[Records from a data collection]

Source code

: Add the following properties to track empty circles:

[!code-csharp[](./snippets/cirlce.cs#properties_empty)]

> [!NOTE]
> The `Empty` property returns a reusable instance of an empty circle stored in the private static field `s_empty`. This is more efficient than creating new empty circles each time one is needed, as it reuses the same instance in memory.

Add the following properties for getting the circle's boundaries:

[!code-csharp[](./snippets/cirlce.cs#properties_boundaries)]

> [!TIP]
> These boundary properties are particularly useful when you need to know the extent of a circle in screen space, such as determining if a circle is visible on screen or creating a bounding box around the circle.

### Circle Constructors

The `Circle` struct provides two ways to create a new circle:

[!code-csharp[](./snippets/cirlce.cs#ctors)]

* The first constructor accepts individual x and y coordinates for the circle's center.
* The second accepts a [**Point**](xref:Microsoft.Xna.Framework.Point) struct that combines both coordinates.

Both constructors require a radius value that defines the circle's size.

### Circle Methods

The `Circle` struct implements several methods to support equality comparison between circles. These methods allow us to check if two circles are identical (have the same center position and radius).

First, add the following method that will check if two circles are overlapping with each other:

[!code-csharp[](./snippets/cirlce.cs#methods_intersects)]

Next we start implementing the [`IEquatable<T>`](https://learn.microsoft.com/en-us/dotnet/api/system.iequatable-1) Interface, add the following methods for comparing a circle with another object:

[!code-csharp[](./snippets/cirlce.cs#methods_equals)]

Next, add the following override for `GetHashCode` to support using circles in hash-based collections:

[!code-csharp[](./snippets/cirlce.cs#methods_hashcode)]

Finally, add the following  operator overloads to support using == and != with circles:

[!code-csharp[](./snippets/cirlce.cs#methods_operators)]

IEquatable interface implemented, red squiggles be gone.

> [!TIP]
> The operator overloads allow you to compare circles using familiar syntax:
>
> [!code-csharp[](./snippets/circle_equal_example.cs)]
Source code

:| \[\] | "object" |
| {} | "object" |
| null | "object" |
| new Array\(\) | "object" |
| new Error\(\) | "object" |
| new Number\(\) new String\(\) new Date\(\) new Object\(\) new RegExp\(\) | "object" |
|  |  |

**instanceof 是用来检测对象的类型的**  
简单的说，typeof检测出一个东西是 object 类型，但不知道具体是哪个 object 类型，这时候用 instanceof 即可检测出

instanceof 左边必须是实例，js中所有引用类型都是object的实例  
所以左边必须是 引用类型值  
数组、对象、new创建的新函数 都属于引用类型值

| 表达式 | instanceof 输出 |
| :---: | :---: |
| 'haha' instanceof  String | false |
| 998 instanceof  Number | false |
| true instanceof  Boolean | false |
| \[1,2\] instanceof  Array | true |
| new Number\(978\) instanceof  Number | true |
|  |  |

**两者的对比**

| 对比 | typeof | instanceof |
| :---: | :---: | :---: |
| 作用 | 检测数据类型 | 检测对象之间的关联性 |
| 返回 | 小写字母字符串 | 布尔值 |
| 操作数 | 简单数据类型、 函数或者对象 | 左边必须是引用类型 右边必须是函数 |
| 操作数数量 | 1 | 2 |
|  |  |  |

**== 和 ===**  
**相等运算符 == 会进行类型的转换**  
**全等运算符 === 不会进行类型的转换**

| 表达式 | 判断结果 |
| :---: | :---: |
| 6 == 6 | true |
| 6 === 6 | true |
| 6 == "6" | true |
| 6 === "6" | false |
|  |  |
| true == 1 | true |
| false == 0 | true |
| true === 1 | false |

What is being asked
Your answer must be the count of lines in the data that contain "circles", with no added words.

Answer to this task
7